Immunity fades over time for those who are vaccinated or who have had covid. Even people who are boosted have diminished immunity as time goes by. And vaccines developed for one strain are not as effective against newer strains.

Vaccines do, indeed, wane in effectiveness. But masks do not! European scientists Harald Brussow and Sophie Zuber reviewed close to 100 studies on vaccination and face mask wearing and reported a “significant reduction in covid-19 incidence with mask wearing.” They point out that masks are physical barriers against all viruses, regardless of the variant, or even the disease. (Note that rates of influenza have also been greatly reduced in the past two years, thanks to masks and social distancing.)

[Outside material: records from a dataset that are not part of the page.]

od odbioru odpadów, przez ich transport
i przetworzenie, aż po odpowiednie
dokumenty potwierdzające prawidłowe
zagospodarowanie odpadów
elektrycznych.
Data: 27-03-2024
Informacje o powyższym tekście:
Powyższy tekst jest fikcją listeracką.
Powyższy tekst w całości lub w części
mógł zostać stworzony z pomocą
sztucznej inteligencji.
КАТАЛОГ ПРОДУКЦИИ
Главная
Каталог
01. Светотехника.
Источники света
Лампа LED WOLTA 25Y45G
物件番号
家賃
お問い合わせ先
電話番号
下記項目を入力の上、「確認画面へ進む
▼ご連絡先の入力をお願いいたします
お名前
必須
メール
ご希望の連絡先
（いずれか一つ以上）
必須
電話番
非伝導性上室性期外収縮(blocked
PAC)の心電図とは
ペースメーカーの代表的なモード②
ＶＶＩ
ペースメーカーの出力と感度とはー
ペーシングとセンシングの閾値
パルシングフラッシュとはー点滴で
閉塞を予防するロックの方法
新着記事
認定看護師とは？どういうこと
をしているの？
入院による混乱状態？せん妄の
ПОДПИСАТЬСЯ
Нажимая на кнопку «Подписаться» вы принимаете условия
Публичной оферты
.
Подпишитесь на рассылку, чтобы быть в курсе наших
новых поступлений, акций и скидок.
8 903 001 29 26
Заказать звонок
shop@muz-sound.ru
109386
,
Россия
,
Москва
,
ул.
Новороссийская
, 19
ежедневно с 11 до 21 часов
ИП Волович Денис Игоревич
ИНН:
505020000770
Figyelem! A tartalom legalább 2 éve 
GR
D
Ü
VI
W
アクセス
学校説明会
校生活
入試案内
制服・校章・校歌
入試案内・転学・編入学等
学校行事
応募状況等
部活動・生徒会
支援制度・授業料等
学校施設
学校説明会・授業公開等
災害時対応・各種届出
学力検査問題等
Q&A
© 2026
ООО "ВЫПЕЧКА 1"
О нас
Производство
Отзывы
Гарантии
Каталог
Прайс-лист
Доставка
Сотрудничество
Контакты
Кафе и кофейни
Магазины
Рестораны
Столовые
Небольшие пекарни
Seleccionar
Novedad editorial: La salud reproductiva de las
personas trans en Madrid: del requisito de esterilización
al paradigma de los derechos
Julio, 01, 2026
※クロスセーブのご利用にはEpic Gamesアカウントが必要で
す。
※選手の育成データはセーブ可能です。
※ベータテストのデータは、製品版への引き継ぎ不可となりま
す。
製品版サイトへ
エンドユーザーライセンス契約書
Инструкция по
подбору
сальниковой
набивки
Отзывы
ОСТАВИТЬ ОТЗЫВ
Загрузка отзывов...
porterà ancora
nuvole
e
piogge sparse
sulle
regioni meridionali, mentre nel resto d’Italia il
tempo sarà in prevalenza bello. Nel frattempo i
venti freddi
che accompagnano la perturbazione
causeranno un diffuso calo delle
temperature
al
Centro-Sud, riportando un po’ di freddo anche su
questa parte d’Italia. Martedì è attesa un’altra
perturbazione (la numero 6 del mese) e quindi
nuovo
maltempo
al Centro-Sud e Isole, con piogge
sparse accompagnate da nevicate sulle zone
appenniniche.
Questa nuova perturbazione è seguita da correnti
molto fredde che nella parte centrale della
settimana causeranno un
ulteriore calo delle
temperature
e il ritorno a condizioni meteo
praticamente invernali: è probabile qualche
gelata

Masks are still an important part of our armaments against covid. It is true that covid is less severe in vaccinated people, but vaccine effectiveness wanes, so masks still are needed to reduce the risk of getting sick, or of needing medication, of being hospitalized, or of being sidelined by the unpredictable and possibly long-term effects of a serious, life-threatening viral infection.

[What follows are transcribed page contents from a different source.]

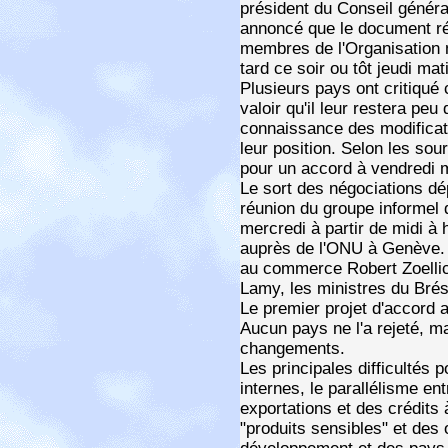
président du Conseil génér
annoncé que le document ré
membres de l'Organisation
tard ce soir ou tôt jeudi mat
Plusieurs pays ont critiqué c
valoir qu'il leur restera pe
connaissance des modificati
leur position. Selon les sour
pour un accord à vendredi m
Le sort des négociations d
réunion du groupe informel 
mercredi à partir de midi à 
auprès de l'ONU à Genève. I
au commerce Robert Zoelli
Lamy, les ministres du Brésil
Le premier projet d'accord av
Aucun pays ne l'a rejeté, 
changements.
Les principales difficultés 
internes, le parallélisme e
exportations et des crédits à
"produits sensibles" et des 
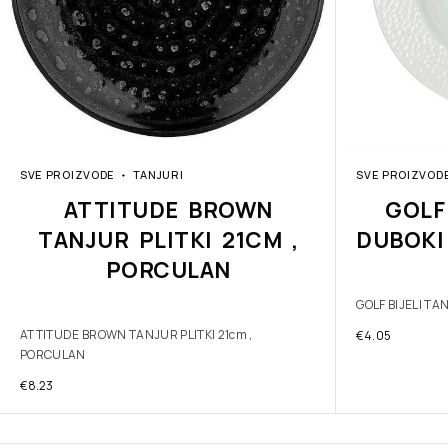
SVE PROIZVODE
TANJURI
SVE PROIZVOD
ATTITUDE BROWN
GOLF
TANJUR PLITKI 21CM ,
DUBOKI
PORCULAN
GOLF BIJELI T
ATTITUDE BROWN TANJUR PLITKI 21cm ,
€
4.05
PORCULAN
€
8.23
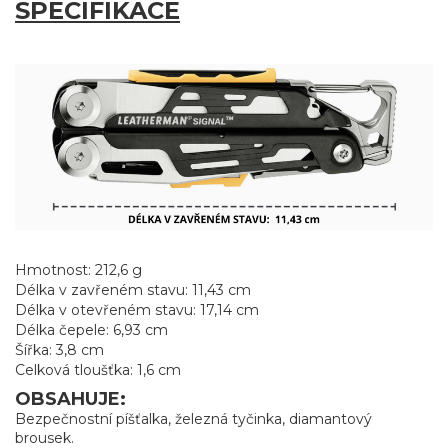
SPECIFIKACE
Hmotnost: 212,6 g
Délka v zavřeném stavu: 11,43 cm
Délka v otevřeném stavu: 17,14 cm
Délka čepele: 6,93 cm
Šířka: 3,8 cm
Celková tloušťka: 1,6 cm
OBSAHUJE:
Bezpečnostní píšťalka, železná tyčinka, diamantový
brousek.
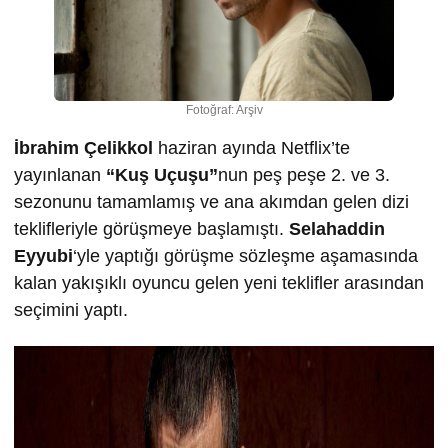
Fotoğraf: Arşiv
İbrahim Çelikkol
haziran ayında Netflix’te
yayınlanan
“Kuş Uçuşu”
nun peş peşe 2. ve 3.
sezonunu tamamlamış ve ana akımdan gelen dizi
teklifleriyle görüşmeye başlamıştı.
Selahaddin
Eyyubi
‘yle yaptığı görüşme sözleşme aşamasında
kalan yakışıklı oyuncu gelen yeni teklifler arasından
seçimini yaptı.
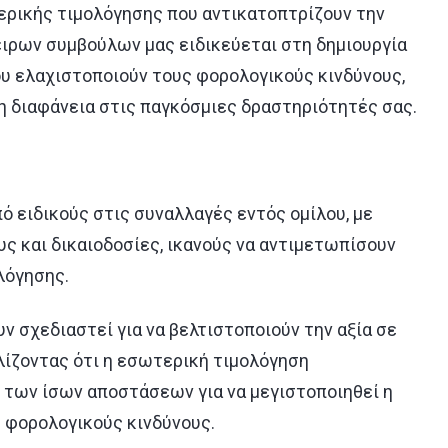
ρικής τιμολόγησης που αντικατοπτρίζουν την
ειρων συμβούλων μας ειδικεύεται στη δημιουργία
 ελαχιστοποιούν τους φορολογικούς κινδύνους,
η διαφάνεια στις παγκόσμιες δραστηριότητές σας.
ό ειδικούς στις συναλλαγές εντός ομίλου, με
ς και δικαιοδοσίες, ικανούς να αντιμετωπίσουν
λόγησης.
υν σχεδιαστεί για να βελτιστοποιούν την αξία σε
λίζοντας ότι η εσωτερική τιμολόγηση
 των ίσων αποστάσεων για να μεγιστοποιηθεί η
 φορολογικούς κινδύνους.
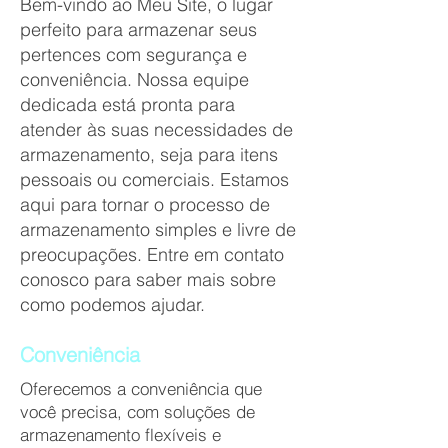
Bem-vindo ao Meu Site, o lugar
perfeito para armazenar seus
pertences com segurança e
conveniência. Nossa equipe
dedicada está pronta para
atender às suas necessidades de
armazenamento, seja para itens
pessoais ou comerciais. Estamos
aqui para tornar o processo de
armazenamento simples e livre de
preocupações. Entre em contato
conosco para saber mais sobre
como podemos ajudar.
Conveniência
Oferecemos a conveniência que
você precisa, com soluções de
armazenamento flexíveis e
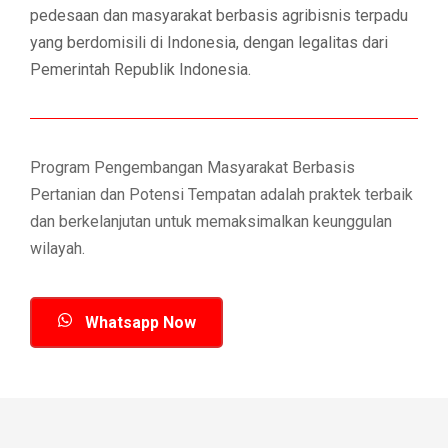
pedesaan dan masyarakat berbasis agribisnis terpadu
yang berdomisili di Indonesia, dengan legalitas dari
Pemerintah Republik Indonesia.
Program Pengembangan Masyarakat Berbasis
Pertanian dan Potensi Tempatan adalah praktek terbaik
dan berkelanjutan untuk memaksimalkan keunggulan
wilayah.
Whatsapp Now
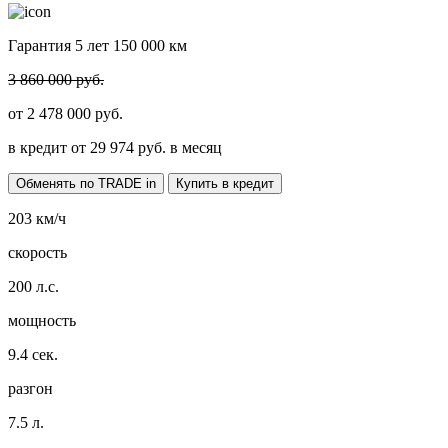
Гарантия 5 лет 150 000 км
3 860 000 руб.
от
2 478 000
руб.
в кредит от
29 974
руб. в месяц
Обменять по TRADE in
Купить в кредит
203
км/ч
скорость
200
л.с.
мощность
9.4
сек.
разгон
7.5
л.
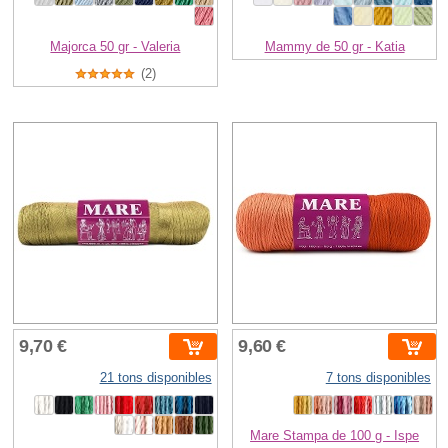
Majorca 50 gr - Valeria
Mammy de 50 gr - Katia
(2)
9,70 €
9,60 €
21 tons disponibles
7 tons disponibles
Mare Stampa de 100 g - Ispe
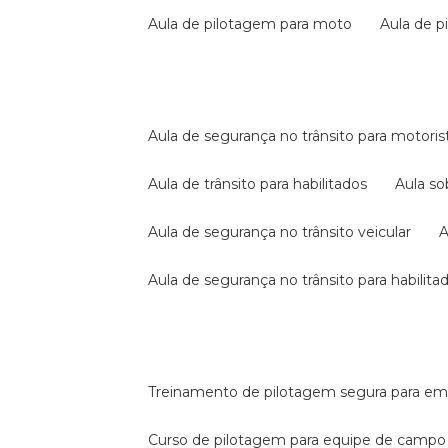
aula de pilotagem para moto
aula de 
aula de segurança no trânsito para motoris
aula de trânsito para habilitados
aula s
aula de segurança no trânsito veicular
aula de segurança no trânsito para habilita
treinamento de pilotagem segura para e
curso de pilotagem para equipe de campo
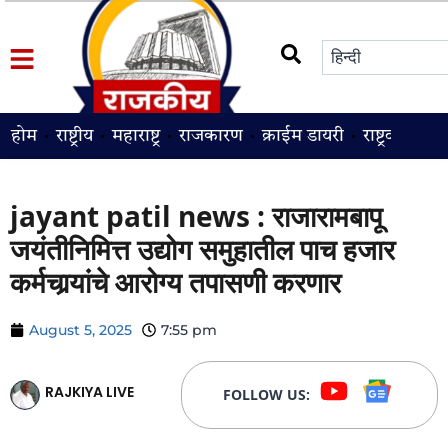
होम
राष्ट्रीय
महाराष्ट्र
राजकारण
क्राईम डायरी
राष्ट्रवादी
श
jayant patil news : राजारामबापू
जयंतीनिमित्त उद्योग समुहातील पाच हजार
कर्मचार्‍यांचे आरोग्य तपासणी करणार
August 5, 2025
7:55 pm
RAJKIYA LIVE
FOLLOW US:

In money matters, we consider profit and cost when investing. In healthcare decisions, we measure benefits and risks of medications, treatments, procedures, and behaviors. In the past 2 ½ years we were forced to make daily decisions about risks and benefits for routine activities. We calculated whether to participate or forgo simple activities, weighing, for instance, if a trip to the store, or a visit with family and friends, was worth the risk, compared with the corresponding benefits.

When we are presented with a way to reduce the risk — either by being vaccinated, or by judicious use of masks — it is possible to change the risk/benefit equation. You can attend a grandchild’s graduation with lower risk if you wear an N95 or KN95 or equivalent mask properly and consistently. It is not as risky to travel on public transportation — plane, train, bus, or ship — if you wear that mask in public spaces. Masks can reduce the risk of infection, giving people more options and possibilities for beneficial activities.

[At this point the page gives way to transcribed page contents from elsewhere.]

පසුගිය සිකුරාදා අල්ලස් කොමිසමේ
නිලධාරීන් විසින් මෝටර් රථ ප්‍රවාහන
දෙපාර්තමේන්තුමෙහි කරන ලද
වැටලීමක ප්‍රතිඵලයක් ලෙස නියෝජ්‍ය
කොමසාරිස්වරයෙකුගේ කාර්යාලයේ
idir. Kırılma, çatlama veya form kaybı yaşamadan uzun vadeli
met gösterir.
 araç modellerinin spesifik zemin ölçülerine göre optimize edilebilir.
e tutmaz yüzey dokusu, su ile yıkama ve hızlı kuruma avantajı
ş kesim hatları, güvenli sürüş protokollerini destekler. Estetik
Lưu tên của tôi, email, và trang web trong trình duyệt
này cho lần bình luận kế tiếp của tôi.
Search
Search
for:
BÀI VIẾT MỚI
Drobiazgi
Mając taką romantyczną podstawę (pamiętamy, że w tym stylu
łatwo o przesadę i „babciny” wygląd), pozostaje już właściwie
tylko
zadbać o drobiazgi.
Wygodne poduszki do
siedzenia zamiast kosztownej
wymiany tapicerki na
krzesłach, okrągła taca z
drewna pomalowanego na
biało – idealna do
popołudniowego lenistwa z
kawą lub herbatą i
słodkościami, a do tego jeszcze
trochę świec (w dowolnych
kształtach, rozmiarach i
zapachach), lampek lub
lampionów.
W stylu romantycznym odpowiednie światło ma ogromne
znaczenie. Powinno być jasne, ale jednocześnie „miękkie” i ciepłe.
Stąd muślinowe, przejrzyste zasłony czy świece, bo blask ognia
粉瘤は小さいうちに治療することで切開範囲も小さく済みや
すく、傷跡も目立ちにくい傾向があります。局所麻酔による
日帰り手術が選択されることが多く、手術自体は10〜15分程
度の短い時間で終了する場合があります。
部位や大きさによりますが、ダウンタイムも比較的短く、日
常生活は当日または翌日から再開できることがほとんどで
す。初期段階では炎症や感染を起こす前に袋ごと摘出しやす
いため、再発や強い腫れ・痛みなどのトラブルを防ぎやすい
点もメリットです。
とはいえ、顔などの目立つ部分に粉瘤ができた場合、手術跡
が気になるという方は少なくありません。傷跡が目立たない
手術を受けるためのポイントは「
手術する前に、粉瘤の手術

So don’t throw away those masks. Viruses and other pathogens are part and parcel of our planet, and we will always be challenged by new variants of covid, influenza, and other infectious diseases.

Oh, and don’t forget to wash your hands.

Miryam Z. Wahrman, Ph.D., is professor of biology at William Paterson University, and author of “The Hand Book: Surviving in a Germ-Filled World.” She and her husband live in Teaneck.